News archive for April 2011

DataModeler Release 24.0 (28 April 2011)

Thursday, April 28, 2011

At this point we should be feature-complete for the official release. The function documentation has been checked and brought up-to-date; the last step will be a sweep through the tutorials & case studies.

There are not too much in the way of changes with this release; however, we do have a major change in that the BoxRegion option used to select models has been renamed QualityBox and the BoxRegion toggle used to constrain the extremal search in, for example, ModelExtrema, has been renamed BoxBoundary.

The other highlight is we also get a couple of new functions, DriverVariables and RearrangemodelQuality which should prove to be convenient for developing ModelEnsemble as well as monitoring the evolutionary search progress.
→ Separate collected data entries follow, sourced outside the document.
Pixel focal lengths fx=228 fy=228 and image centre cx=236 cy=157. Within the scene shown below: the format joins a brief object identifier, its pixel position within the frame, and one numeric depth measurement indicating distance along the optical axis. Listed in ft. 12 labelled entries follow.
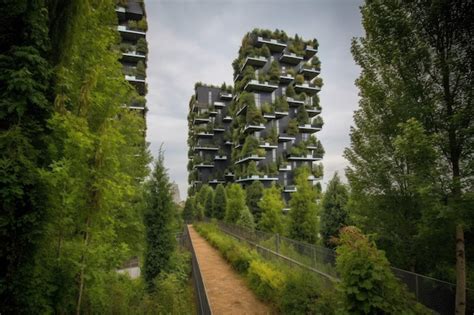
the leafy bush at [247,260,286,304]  26.43
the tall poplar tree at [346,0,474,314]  14.56
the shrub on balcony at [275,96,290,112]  119.67
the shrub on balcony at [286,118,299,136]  121.49
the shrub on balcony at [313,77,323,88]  134.41
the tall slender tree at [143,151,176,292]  34.47
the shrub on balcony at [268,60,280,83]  119.44
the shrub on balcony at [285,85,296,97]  125.90
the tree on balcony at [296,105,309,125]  126.62
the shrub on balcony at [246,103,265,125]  110.83
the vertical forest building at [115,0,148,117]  80.18
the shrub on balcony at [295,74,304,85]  128.47
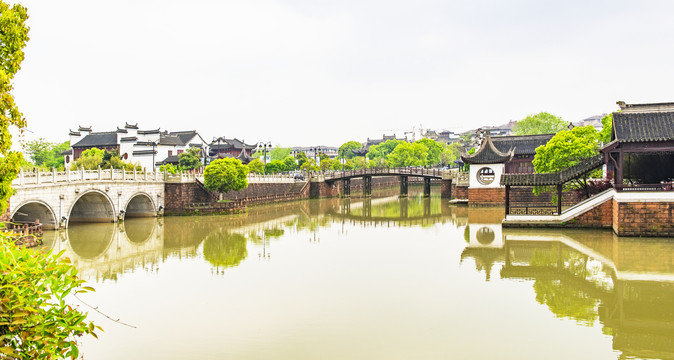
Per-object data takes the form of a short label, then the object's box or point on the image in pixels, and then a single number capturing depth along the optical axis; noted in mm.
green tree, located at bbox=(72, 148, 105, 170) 46681
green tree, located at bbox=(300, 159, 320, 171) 62894
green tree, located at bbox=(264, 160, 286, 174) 64438
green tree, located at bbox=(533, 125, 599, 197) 27562
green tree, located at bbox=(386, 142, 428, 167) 72000
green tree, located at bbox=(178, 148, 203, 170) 54188
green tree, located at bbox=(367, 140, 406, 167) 95088
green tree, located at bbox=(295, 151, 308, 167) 74688
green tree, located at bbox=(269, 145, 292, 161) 94562
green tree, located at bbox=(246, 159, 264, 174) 58178
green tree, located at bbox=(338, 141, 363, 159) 100312
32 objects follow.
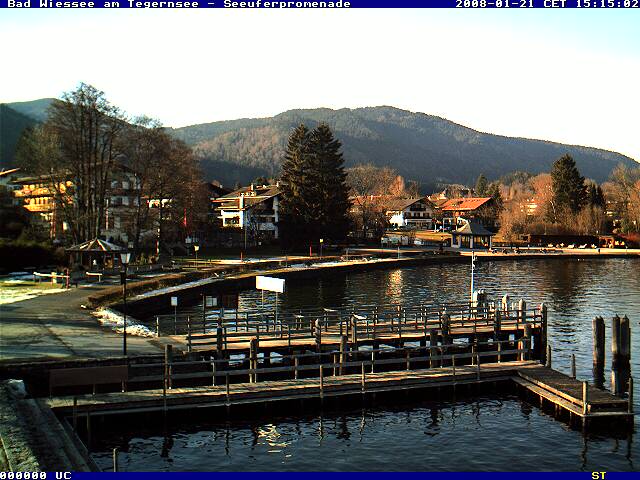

These and the other changes are in the release notes extract below:

  • (major change) Split the current BoxRegion option into two new option names: QualityBox and BoxBoundary. Although this is a fairly major change, this avoids future problems since, even though it is undocumented, BoxRegion is a Mathematica system variable and, therefore, out DataModeler's control. QualityBox is now used by SelectModels (and all functions which build upon it) to define the region of ModelQuality from which models should be selected. BoxBoundary is an option for ModelMaximum, ModelMinimum and ModelExtrema which defines whether the extremal search should be restricted to the DataVariableRange. Although this will require changing old analyses, the time to change is now so apologies for the inconvenience and the need to retrain the muscle memory.
  • Implemented a new function, DriverVariables, to make it easier to select interesting models for inclusion in ensembles or to specify ModelingVariables for secondary rounds of SymbolicRegression. Although the equivalent could be accomplished using appropriate option settings for VariablePresence, the new form is much cleaner and more straightforward because of its restricted scope.
  • Added a new function, RearrangeModelQuality, which will restructure the ModelQuality as well as make the appropriate adjustments in the ModelPersonality for the ModelingObjective and ModelingObjectiveNames. This function is useful when looking at monitoring results from a SymbolicRegression since it can suppress the SecondaryModelingObjective (typically, ModelAge) which are used during the modeling evolution.
  • Made RobustCorrelationMatrix a little more general.
  • Deleted the $ClassicGPExplore, $ClassicGPIntensive, $ClassicGPQuick, $ParetoGPExplore, $ParetoGPIntensive, $ParetoGPQuick, $OrdinalGPExplore, $OrdinalGPIntensive and $OrdinalGPQuick pre-defined option sets for SymbolicRegression since the need for explicitly specifying the number of targeted generations has been obviated by the current default option settings and the continual innovation offered. For most regression problems, users now really only need to specify the TimeConstraint and whether StoreModelSet should be activated (and, possibly, tweak the FunctionPatterns to adjust to model search to the problem domain). However, the $ConventionalGP option set has been maintained in case the user would like to slow things down by a couple of orders-of-magnitude.
  • Extended UpdateModelQuality, EvaluateModelQuality, UpdateModelQualityVsMultipleDataSets and EvaluateModelQualityVsMultipleDataSets to accomodate data matrices where the targeted response is embedded within the supplied data set.
  • Modified KeijzerExpansion to accept data matrices with embedded target response. Also, now supplied options will be embedded in the developed models.
  • Modified CreateModelEnsemble to only require UniqueModels rather than UniqueAndFitModels if building a ModelEnsemble from only a supplied model set (i.e., without a data input-output set to guide the ensemble selection).